O médium Francisco Cândido Xavier começa então a leitura das mensagens recebidas durante as palestras. Os primeiros versos eram de José, seu irmão desencarnado. Depois poesias várias e a mensagem de Emmanuel.
Antes, porém, da última mensagem, o Chico que estava sentado à cabeceira da mesa, passou ao Quintão uma das mensagens. Quintão olhou-a e passou a Leonardo Baungratz que fez o que Quintão fizera, passando o papel ao segundo orador, o Guedes.
Era um bilhete de seu pai e dizia assim:
“Tonico.
“Aqui estou a teu lado e vibrando contigo. Comigo está o Jerominho que manda um abraço ao Nenê e outro à sua filha Delmitina.
“Teu pai.
Messias Guedes”
Ora, nunca jamais disséramos ao Chico que o nosso pai já estava morto, que tínhamos o apelido de Tonico e que Leonardo Baungratz era Nenê.
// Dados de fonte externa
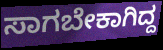
ಸಾಗಬೇಕಾಗಿದ್ದ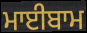
ਮਾਈਬਾਮ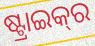
ଷ୍ଟ୍ରାଇକ୍‍ର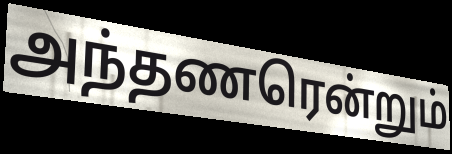
அந்தணரென்றும்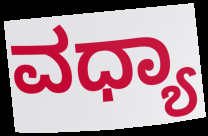
ವಧ್ಯಾ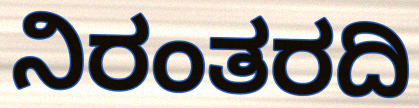
ನಿರಂತರದಿ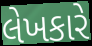
લેખકારે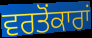
ਵਰਤੋਂਕਾਰਾਂ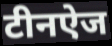
टीनऐजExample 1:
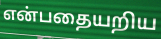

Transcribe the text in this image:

என்பதையறிய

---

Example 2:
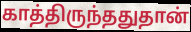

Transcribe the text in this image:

காத்திருந்ததுதான்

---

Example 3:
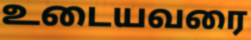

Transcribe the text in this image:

உடையவரை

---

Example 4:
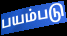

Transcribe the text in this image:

பயம்படு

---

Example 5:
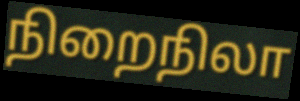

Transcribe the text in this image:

நிறைநிலா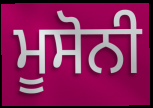
ਮੂਸੋਨੀ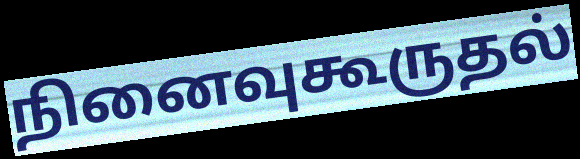
நினைவுகூருதல்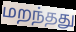
மறந்ததுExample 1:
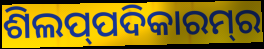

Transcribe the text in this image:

ଶିଲପ୍‍ପଦିକାରମ୍‍ର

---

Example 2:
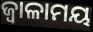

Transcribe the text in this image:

ଜ୍ୱାଳାମୟ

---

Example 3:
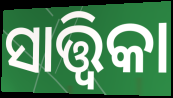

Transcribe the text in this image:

ସାତ୍ତ୍ୱିକା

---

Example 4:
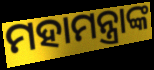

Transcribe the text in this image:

ମହାମନ୍ତ୍ରାଙ୍କ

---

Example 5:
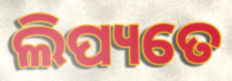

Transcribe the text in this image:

ଲିପ୍ୟତେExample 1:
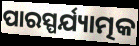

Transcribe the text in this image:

ପାରସ୍ପର୍ଯ୍ୟାତ୍ମକ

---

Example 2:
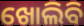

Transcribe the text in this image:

ଖୋଲିବି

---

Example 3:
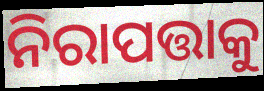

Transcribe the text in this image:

ନିରାପତ୍ତାକୁ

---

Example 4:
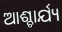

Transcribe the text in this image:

ଆଶ୍ଚାର୍ଯ୍ୟ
Jerominho era o Sr. Jerônimo, ex-delegado em Lima Duarte, sogro de Leonardo, que tornou-se espírita. Era amigo de Messias Guedes de Moraes, que também tinha apelido de Nenê.
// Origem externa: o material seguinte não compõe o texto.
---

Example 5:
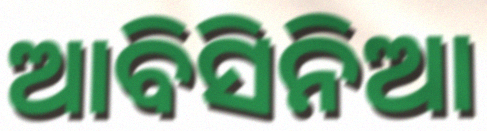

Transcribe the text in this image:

ଆବିସିନିଆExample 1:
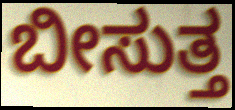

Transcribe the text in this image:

ಬೀಸುತ್ತ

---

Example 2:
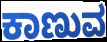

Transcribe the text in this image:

ಕಾಣುವ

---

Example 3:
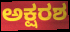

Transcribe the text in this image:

ಅಕ್ಷರಶ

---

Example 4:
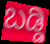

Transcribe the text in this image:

ಬಡ್ಡಿ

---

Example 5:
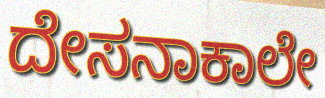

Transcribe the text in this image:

ದೇಸನಾಕಾಲೇ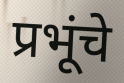
प्रभूंचेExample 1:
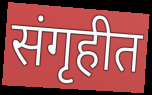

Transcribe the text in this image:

संगृहीत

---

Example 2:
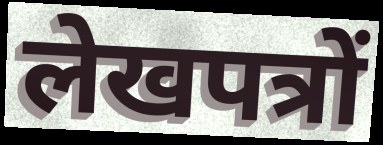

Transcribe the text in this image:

लेखपत्रों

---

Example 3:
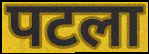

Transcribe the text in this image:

पटला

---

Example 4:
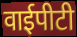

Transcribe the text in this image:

वाईपीटी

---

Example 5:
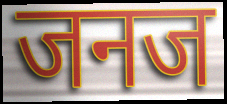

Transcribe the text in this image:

जनज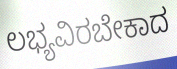
ಲಭ್ಯವಿರಬೇಕಾದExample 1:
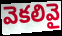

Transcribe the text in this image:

వెకలివై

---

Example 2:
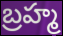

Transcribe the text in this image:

బ్రహ్మ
Até hoje, em Belo Horizonte, ninguém conhece Leonardo Baungratz por apelido. Por que tudo aquilo acontecera àquela noite? É que Francisco Cândido Xavier é verdadeiramente médium de extraordinárias faculdades, de valor incontestável.
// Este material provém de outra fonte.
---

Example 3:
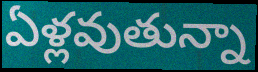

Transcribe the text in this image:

ఏళ్లవుతున్నా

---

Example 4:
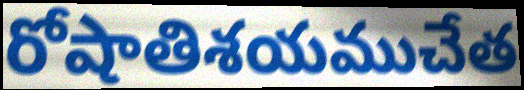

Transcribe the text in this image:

రోషాతిశయముచేత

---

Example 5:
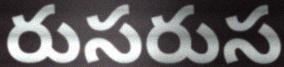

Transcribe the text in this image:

రుసరుస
Que ambiente extraordinário o daquela noite, na União Espírita Mineira, em Belo Horizonte!
Em 1952, estávamos em Pedro Leopoldo e tivemos notícias de que aquela senhora, que tanto nos empolgara aquela noite, estava ainda entre os chamados vivos da Terra.
Dos espíritas com quem F. Xavier travara relações, por correspondência quando iniciou a publicação de seus versos aqui no Rio, vivo, entre os mortais, resta o signatário deste relato.
Guardamos carinhosamente uma das cartas que o F. Xavier nos escreveu em 29 de dezembro de 1929, pedindo-me a publicação de seus trabalhos na “Gazeta de Notícias”.
Hoje, não sabemos porque, não temos mais respostas às cartas que lhe escrevemos, desde que saiu de Pedro Leopoldo.
Não importa, um dia havemos de nos encontrar.
Rio, janeiro de 1968.
Pereira Guedes n
Elias Barbosa
[1] “O Clarim”, de Matão, Estado de S. Paulo, Ano LXIII, nº 9, de 15-4-1968.
[2] Essa mensagem foi publicada também em 2010 pela editora VL e é a 2ª lição da 2ª Parte do livro: “Chico Xavier: O Primeiro Livro”
[3] A. PEREIRA GUEDES — Denodado lidador da seara espírita no Brasil e jornalista veterano da imprensa carioca, residente no Rio.